• To do: In the entries below, every line with the string "movie" is to be reported.
────────────────────────────────────────
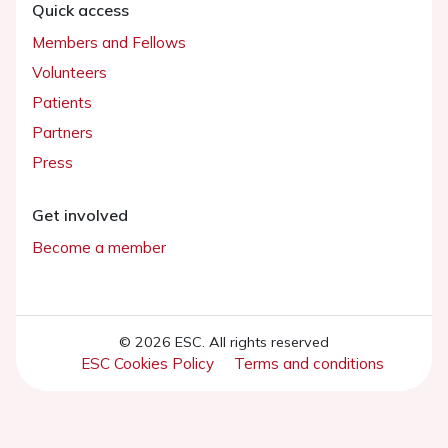
Quick access
Members and Fellows
Volunteers
Patients
Partners
Press
Get involved
Become a member
© 2026 ESC. All rights reserved
ESC Cookies Policy
Terms and conditions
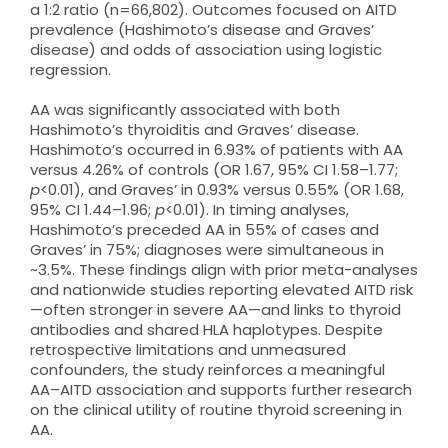
a 1:2 ratio (n=66,802). Outcomes focused on AITD
prevalence (Hashimoto’s disease and Graves’
disease) and odds of association using logistic
regression.
AA was significantly associated with both
Hashimoto’s thyroiditis and Graves’ disease.
Hashimoto’s occurred in 6.93% of patients with AA
versus 4.26% of controls (OR 1.67, 95% CI 1.58–1.77;
p
<0.01), and Graves’ in 0.93% versus 0.55% (OR 1.68,
95% CI 1.44–1.96;
p
<0.01). In timing analyses,
Hashimoto’s preceded AA in 55% of cases and
Graves’ in 75%; diagnoses were simultaneous in
~3.5%. These findings align with prior meta-analyses
and nationwide studies reporting elevated AITD risk
—often stronger in severe AA—and links to thyroid
antibodies and shared HLA haplotypes. Despite
retrospective limitations and unmeasured
confounders, the study reinforces a meaningful
AA–AITD association and supports further research
on the clinical utility of routine thyroid screening in
AA.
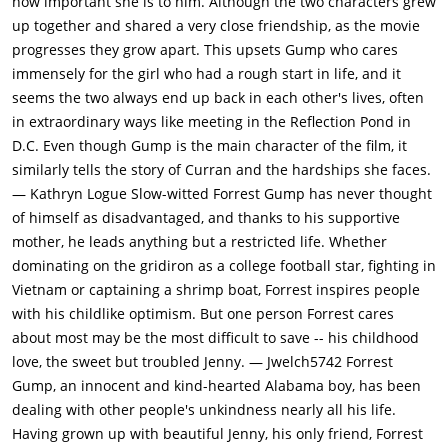
how important she is to him. Although the two characters grew
father. Jenny tells Forrest she is suffering from a virus
up together and shared a very close friendship, as the movie
(probably HIV, though this is never definitively stated).
progresses they grow apart. This upsets Gump who cares
Together the three move back to Greenbow, Alabama. Jenny
immensely for the girl who had a rough start in life, and it
and Forrest finally marry. The wedding is attended by Lt. Dan,
seems the two always end up back in each other's lives, often
who now has prosthetic legs and a fiancee. Jenny dies soon
in extraordinary ways like meeting in the Reflection Pond in
afterward.The film ends with father and son waiting for the
D.C. Even though Gump is the main character of the film, it
school bus on little Forrest's first day of school. Opening the
similarly tells the story of Curran and the hardships she faces.
book his son is taking to school, the white feather from the
— Kathryn Logue Slow-witted Forrest Gump has never thought
beginning of the movie is seen to fall from within the pages. As
of himself as disadvantaged, and thanks to his supportive
the bus pulls away, the white feather is caught on a breeze
mother, he leads anything but a restricted life. Whether
and drifts skyward.
dominating on the gridiron as a college football star, fighting in
Vietnam or captaining a shrimp boat, Forrest inspires people
with his childlike optimism. But one person Forrest cares
about most may be the most difficult to save -- his childhood
love, the sweet but troubled Jenny. — Jwelch5742 Forrest
Gump, an innocent and kind-hearted Alabama boy, has been
dealing with other people's unkindness nearly all his life.
Having grown up with beautiful Jenny, his only friend, Forrest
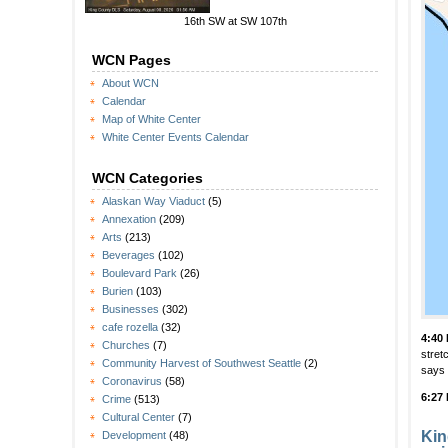
16th SW at SW 107th
WCN Pages
About WCN
Calendar
Map of White Center
White Center Events Calendar
WCN Categories
Alaskan Way Viaduct
(5)
Annexation
(209)
Arts
(213)
Beverages
(102)
Boulevard Park
(26)
Burien
(103)
Businesses
(302)
cafe rozella
(32)
4:40
Churches
(7)
stret
Community Harvest of Southwest Seattle
(2)
says 
Coronavirus
(58)
6:27
Crime
(513)
Cultural Center
(7)
Kin
Development
(48)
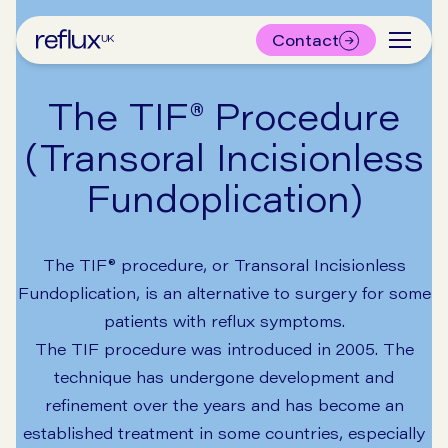
Contact
The TIF® Procedure
(Transoral Incisionless
Fundoplication)
The TIF® procedure, or Transoral Incisionless
Fundoplication, is an alternative to surgery for some
patients with reflux symptoms.
The TIF procedure was introduced in 2005. The
technique has undergone development and
refinement over the years and has become an
established treatment in some countries, especially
────────────────────────────────────────
• Task output:
up together and shared a very close friendship, as the movie
beginning of the movie is seen to fall from within the pages. As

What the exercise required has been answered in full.